PROBLEM DETAILS: Return every line in the data below that contains the string "them".
────────────────────────────────────────
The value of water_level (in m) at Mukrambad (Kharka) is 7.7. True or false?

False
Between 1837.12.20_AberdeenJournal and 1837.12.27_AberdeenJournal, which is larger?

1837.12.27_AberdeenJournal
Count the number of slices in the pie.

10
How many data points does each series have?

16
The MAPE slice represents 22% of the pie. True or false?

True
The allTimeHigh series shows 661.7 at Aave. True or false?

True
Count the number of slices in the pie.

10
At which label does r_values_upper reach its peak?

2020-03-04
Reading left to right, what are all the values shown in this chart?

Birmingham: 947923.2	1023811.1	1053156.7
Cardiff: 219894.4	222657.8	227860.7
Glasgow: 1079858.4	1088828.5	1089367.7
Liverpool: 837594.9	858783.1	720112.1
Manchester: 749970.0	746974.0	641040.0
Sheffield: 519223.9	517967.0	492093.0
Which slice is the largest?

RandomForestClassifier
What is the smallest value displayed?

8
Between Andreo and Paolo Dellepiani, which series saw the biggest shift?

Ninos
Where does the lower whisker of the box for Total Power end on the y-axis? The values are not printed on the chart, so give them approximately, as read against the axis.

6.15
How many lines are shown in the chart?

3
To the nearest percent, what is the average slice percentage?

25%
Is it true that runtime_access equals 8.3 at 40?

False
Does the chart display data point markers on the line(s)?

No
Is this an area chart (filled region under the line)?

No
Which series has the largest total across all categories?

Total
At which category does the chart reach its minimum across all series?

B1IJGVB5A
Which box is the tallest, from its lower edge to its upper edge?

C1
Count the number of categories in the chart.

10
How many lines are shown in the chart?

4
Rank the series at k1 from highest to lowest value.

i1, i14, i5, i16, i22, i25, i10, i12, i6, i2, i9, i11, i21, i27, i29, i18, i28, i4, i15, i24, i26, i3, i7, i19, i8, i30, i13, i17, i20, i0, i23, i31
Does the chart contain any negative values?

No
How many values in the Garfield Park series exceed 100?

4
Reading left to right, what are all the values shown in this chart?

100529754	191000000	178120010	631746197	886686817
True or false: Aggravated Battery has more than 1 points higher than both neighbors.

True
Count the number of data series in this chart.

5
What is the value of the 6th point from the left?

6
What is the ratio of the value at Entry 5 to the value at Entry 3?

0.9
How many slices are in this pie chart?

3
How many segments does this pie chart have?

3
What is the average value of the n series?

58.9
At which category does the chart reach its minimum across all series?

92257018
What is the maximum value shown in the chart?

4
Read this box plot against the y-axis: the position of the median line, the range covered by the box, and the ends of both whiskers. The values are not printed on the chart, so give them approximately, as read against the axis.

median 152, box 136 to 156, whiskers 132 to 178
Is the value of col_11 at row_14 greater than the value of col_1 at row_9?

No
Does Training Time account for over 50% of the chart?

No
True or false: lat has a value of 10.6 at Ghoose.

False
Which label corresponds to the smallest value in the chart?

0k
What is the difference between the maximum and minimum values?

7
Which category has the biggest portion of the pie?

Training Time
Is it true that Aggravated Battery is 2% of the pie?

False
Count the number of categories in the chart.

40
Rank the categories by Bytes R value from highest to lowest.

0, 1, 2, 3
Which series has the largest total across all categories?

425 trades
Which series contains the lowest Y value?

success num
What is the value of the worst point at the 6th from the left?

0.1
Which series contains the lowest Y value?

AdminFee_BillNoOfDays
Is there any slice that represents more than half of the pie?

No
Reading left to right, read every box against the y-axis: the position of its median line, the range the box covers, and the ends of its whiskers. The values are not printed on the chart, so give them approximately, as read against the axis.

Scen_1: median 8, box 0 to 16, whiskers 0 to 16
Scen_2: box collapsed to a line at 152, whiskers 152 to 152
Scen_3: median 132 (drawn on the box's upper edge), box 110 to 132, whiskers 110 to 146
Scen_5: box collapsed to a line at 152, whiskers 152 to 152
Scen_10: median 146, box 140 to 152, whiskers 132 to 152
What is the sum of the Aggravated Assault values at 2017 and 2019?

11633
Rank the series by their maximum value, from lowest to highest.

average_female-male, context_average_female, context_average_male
────────────────────────────────────────
EXERCISE SOLUTION:
Where does the lower whisker of the box for Total Power end on the y-axis? The values are not printed on the chart, so give them approximately, as read against the axis.
Read this box plot against the y-axis: the position of the median line, the range covered by the box, and the ends of both whiskers. The values are not printed on the chart, so give them approximately, as read against the axis.
Reading left to right, read every box against the y-axis: the position of its median line, the range the box covers, and the ends of its whiskers. The values are not printed on the chart, so give them approximately, as read against the axis.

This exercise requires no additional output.